Enumerating some of the Board’s achievement in 2018, Wabote said that “We are happy to report that we achieved the Egina FPSO integration. Others include the commencement of infrastructural development of our industrial parks and the international certification programme for 20 marine personnel. Another signature achievement under the technical support pillar is the provision of support to catalyse the establishment of the 5000 barrels per day modular refinery in Okigwe, Imo State. In all, it has been collaboration, collaboration all the way,” he said.

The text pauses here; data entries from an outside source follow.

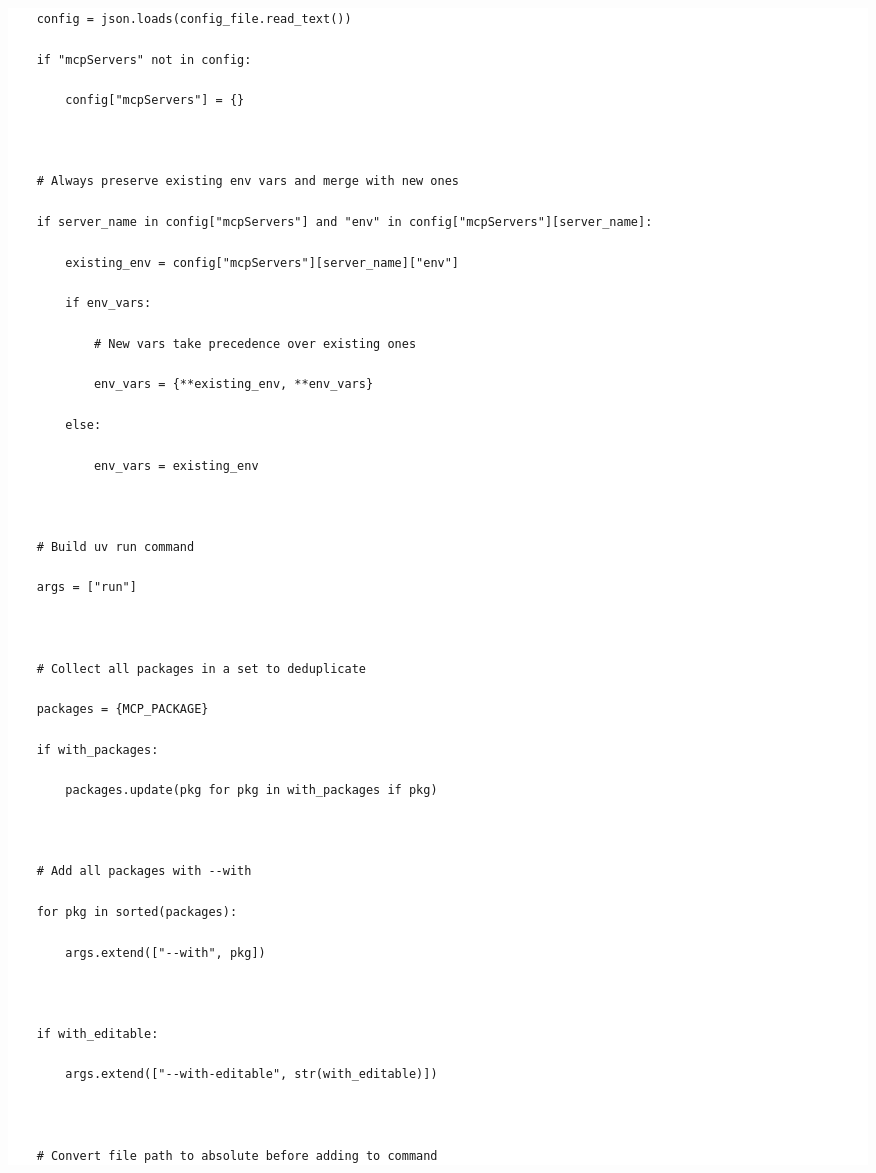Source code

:         config = json.loads(config_file.read_text())

        if "mcpServers" not in config:

            config["mcpServers"] = {}



        # Always preserve existing env vars and merge with new ones

        if server_name in config["mcpServers"] and "env" in config["mcpServers"][server_name]:

            existing_env = config["mcpServers"][server_name]["env"]

            if env_vars:

                # New vars take precedence over existing ones

                env_vars = {**existing_env, **env_vars}

            else:

                env_vars = existing_env



        # Build uv run command

        args = ["run"]



        # Collect all packages in a set to deduplicate

        packages = {MCP_PACKAGE}

        if with_packages:

            packages.update(pkg for pkg in with_packages if pkg)



        # Add all packages with --with

        for pkg in sorted(packages):

            args.extend(["--with", pkg])



        if with_editable:

            args.extend(["--with-editable", str(with_editable)])



        # Convert file path to absolute before adding to command
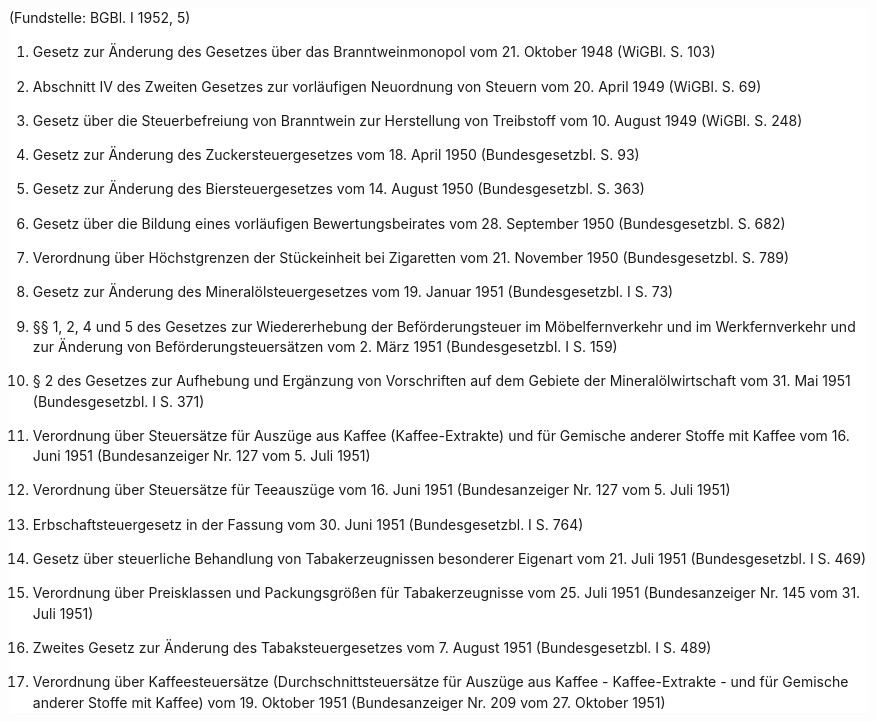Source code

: (Fundstelle: BGBl. I 1952, 5)


1.  Gesetz zur Änderung des Gesetzes über das Branntweinmonopol vom 21. Oktober 1948 (WiGBl. S. 103)


2.  Abschnitt IV des Zweiten Gesetzes zur vorläufigen Neuordnung von Steuern vom 20. April 1949 (WiGBl. S. 69)


3.  Gesetz über die Steuerbefreiung von Branntwein zur Herstellung von Treibstoff vom 10. August 1949 (WiGBl. S. 248)


4.  Gesetz zur Änderung des Zuckersteuergesetzes vom 18. April 1950 (Bundesgesetzbl. S. 93)


5.  Gesetz zur Änderung des Biersteuergesetzes vom 14. August 1950 (Bundesgesetzbl. S. 363)


6.  Gesetz über die Bildung eines vorläufigen Bewertungsbeirates vom 28. September 1950 (Bundesgesetzbl. S. 682)


7.  Verordnung über Höchstgrenzen der Stückeinheit bei Zigaretten vom 21. November 1950 (Bundesgesetzbl. S. 789)


8.  Gesetz zur Änderung des Mineralölsteuergesetzes vom 19. Januar 1951 (Bundesgesetzbl. I S. 73)


9.  §§ 1, 2, 4 und 5 des Gesetzes zur Wiedererhebung der Beförderungsteuer im Möbelfernverkehr und im Werkfernverkehr und zur Änderung von Beförderungsteuersätzen vom 2. März 1951 (Bundesgesetzbl. I S. 159)


10. § 2 des Gesetzes zur Aufhebung und Ergänzung von Vorschriften auf dem Gebiete der Mineralölwirtschaft vom 31. Mai 1951 (Bundesgesetzbl. I S. 371)


11. Verordnung über Steuersätze für Auszüge aus Kaffee (Kaffee-Extrakte) und für Gemische anderer Stoffe mit Kaffee vom 16. Juni 1951 (Bundesanzeiger Nr. 127 vom 5. Juli 1951)


12. Verordnung über Steuersätze für Teeauszüge vom 16. Juni 1951 (Bundesanzeiger Nr. 127 vom 5. Juli 1951)


13. Erbschaftsteuergesetz in der Fassung vom 30. Juni 1951 (Bundesgesetzbl. I S. 764)


14. Gesetz über steuerliche Behandlung von Tabakerzeugnissen besonderer Eigenart vom 21. Juli 1951 (Bundesgesetzbl. I S. 469)


15. Verordnung über Preisklassen und Packungsgrößen für Tabakerzeugnisse vom 25. Juli 1951 (Bundesanzeiger Nr. 145 vom 31. Juli 1951)


16. Zweites Gesetz zur Änderung des Tabaksteuergesetzes vom 7. August 1951 (Bundesgesetzbl. I S. 489)


17. Verordnung über Kaffeesteuersätze (Durchschnittsteuersätze für Auszüge aus Kaffee - Kaffee-Extrakte - und für Gemische anderer Stoffe mit Kaffee) vom 19. Oktober 1951 (Bundesanzeiger Nr. 209 vom 27. Oktober 1951)
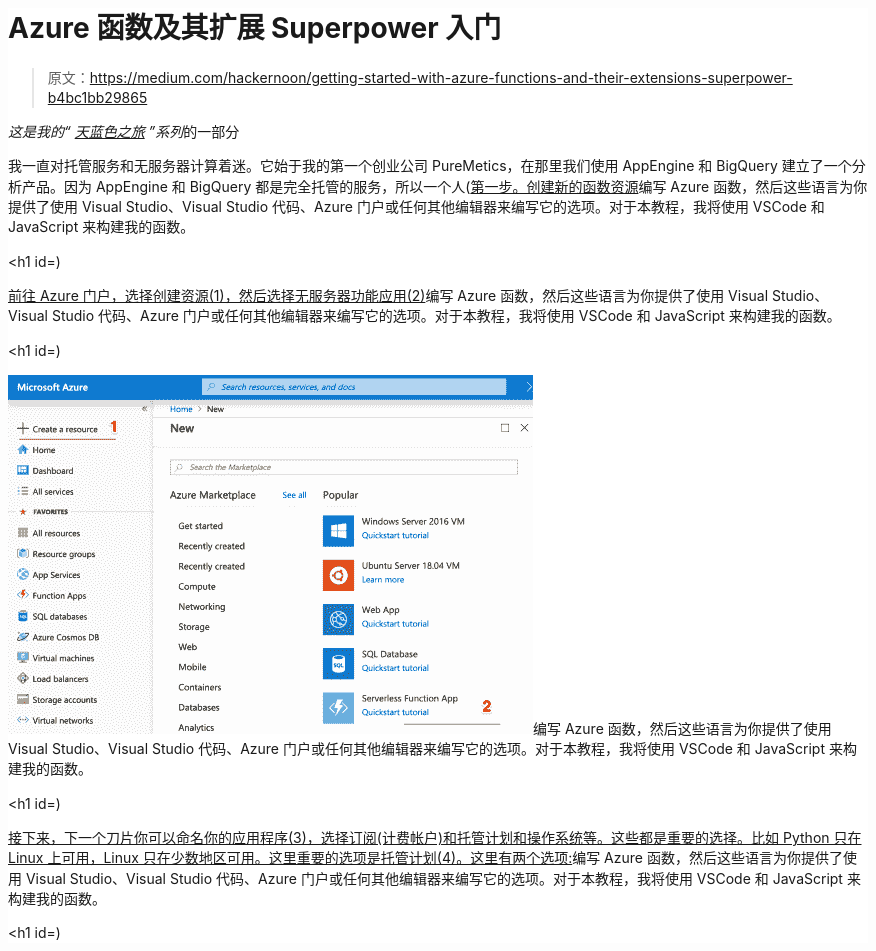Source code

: # Azure 函数及其扩展 Superpower 入门

> 原文：<https://medium.com/hackernoon/getting-started-with-azure-functions-and-their-extensions-superpower-b4bc1bb29865>

*这是我的“* [*天蓝色之旅*](https://ravivyas.com/tag/journey-with-azure/) *”系列*的一部分

我一直对托管服务和无服务器计算着迷。它始于我的第一个创业公司 PureMetics，在那里我们使用 AppEngine 和 BigQuery 建立了一个分析产品。因为 AppEngine 和 BigQuery 都是完全托管的服务，所以一个人([第一步。创建新的函数资源](https://medium.com/u/d44137f3e18c#、JS、Java、Python)编写 Azure 函数，然后这些语言为你提供了使用 Visual Studio、Visual Studio 代码、Azure 门户或任何其他编辑器来编写它的选项。对于本教程，我将使用 VSCode 和 JavaScript 来构建我的函数。</p><h1 id=)

[前往 Azure 门户，选择创建资源(1)，然后选择无服务器功能应用(2)](https://medium.com/u/d44137f3e18c#、JS、Java、Python)编写 Azure 函数，然后这些语言为你提供了使用 Visual Studio、Visual Studio 代码、Azure 门户或任何其他编辑器来编写它的选项。对于本教程，我将使用 VSCode 和 JavaScript 来构建我的函数。</p><h1 id=)

[![](img/eec239aaf48eb7d1e60c18188154ab96.png)](https://medium.com/u/d44137f3e18c#、JS、Java、Python)编写 Azure 函数，然后这些语言为你提供了使用 Visual Studio、Visual Studio 代码、Azure 门户或任何其他编辑器来编写它的选项。对于本教程，我将使用 VSCode 和 JavaScript 来构建我的函数。</p><h1 id=)

[接下来，下一个刀片你可以命名你的应用程序(3)，选择订阅(计费帐户)和托管计划和操作系统等。这些都是重要的选择。比如 Python 只在 Linux 上可用，Linux 只在少数地区可用。这里重要的选项是托管计划(4)。这里有两个选项:](https://medium.com/u/d44137f3e18c#、JS、Java、Python)编写 Azure 函数，然后这些语言为你提供了使用 Visual Studio、Visual Studio 代码、Azure 门户或任何其他编辑器来编写它的选项。对于本教程，我将使用 VSCode 和 JavaScript 来构建我的函数。</p><h1 id=)

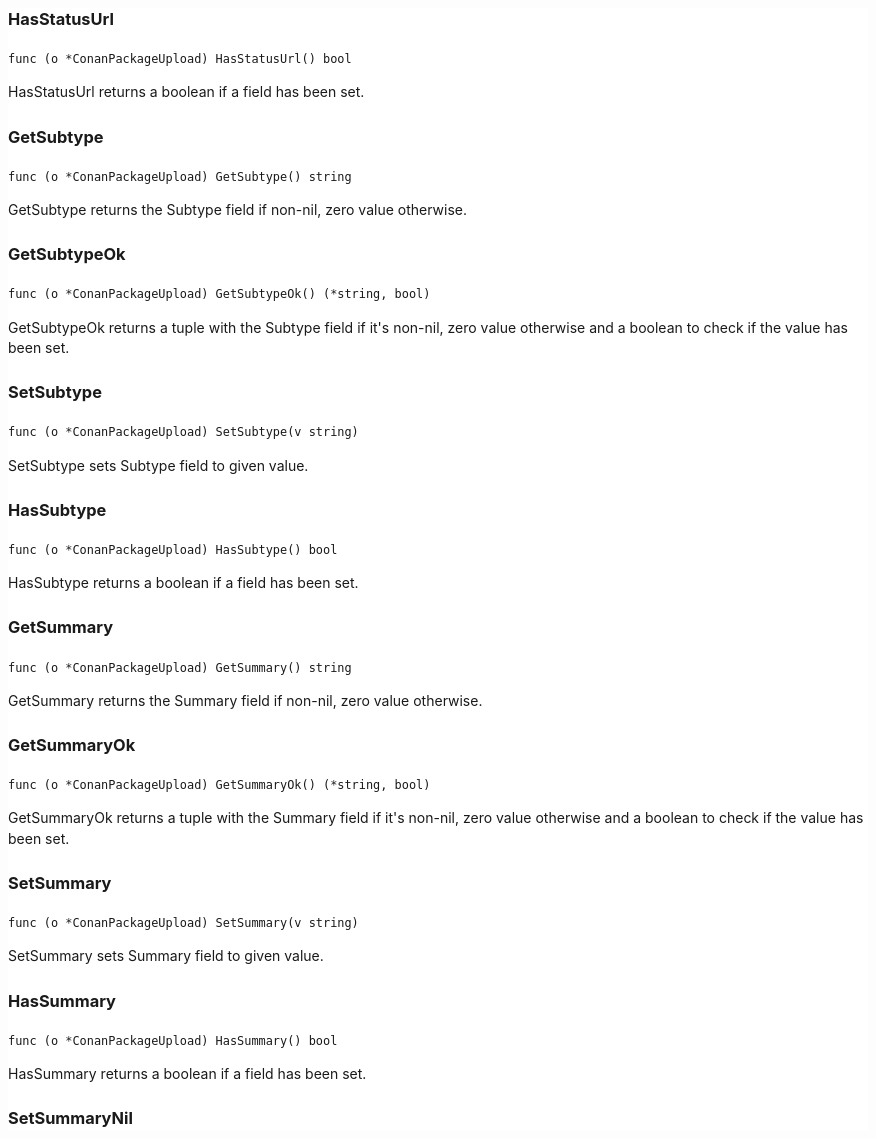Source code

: ### HasStatusUrl

`func (o *ConanPackageUpload) HasStatusUrl() bool`

HasStatusUrl returns a boolean if a field has been set.

### GetSubtype

`func (o *ConanPackageUpload) GetSubtype() string`

GetSubtype returns the Subtype field if non-nil, zero value otherwise.

### GetSubtypeOk

`func (o *ConanPackageUpload) GetSubtypeOk() (*string, bool)`

GetSubtypeOk returns a tuple with the Subtype field if it's non-nil, zero value otherwise
and a boolean to check if the value has been set.

### SetSubtype

`func (o *ConanPackageUpload) SetSubtype(v string)`

SetSubtype sets Subtype field to given value.

### HasSubtype

`func (o *ConanPackageUpload) HasSubtype() bool`

HasSubtype returns a boolean if a field has been set.

### GetSummary

`func (o *ConanPackageUpload) GetSummary() string`

GetSummary returns the Summary field if non-nil, zero value otherwise.

### GetSummaryOk

`func (o *ConanPackageUpload) GetSummaryOk() (*string, bool)`

GetSummaryOk returns a tuple with the Summary field if it's non-nil, zero value otherwise
and a boolean to check if the value has been set.

### SetSummary

`func (o *ConanPackageUpload) SetSummary(v string)`

SetSummary sets Summary field to given value.

### HasSummary

`func (o *ConanPackageUpload) HasSummary() bool`

HasSummary returns a boolean if a field has been set.

### SetSummaryNil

The Executive Secretary appreciated Bayelsa State Government for its immense and continuous support in hosting the annual event. He noted that the Board deeply appreciated the support it got from companies and said that stimulant for greater achievement on its assignment. He disclosed some of the Board’s plans for 2019 to include, “to support the establishment of at least two more modular refineries and participate in the LPG value chain, progress the infrastructural development of the industrial parks, finalise the review of offshore rig acquisition strategies and ensure the posting of the 20 trained marine personnel for one year international sea time training in fulfilment of the requirement for certificate of competency.”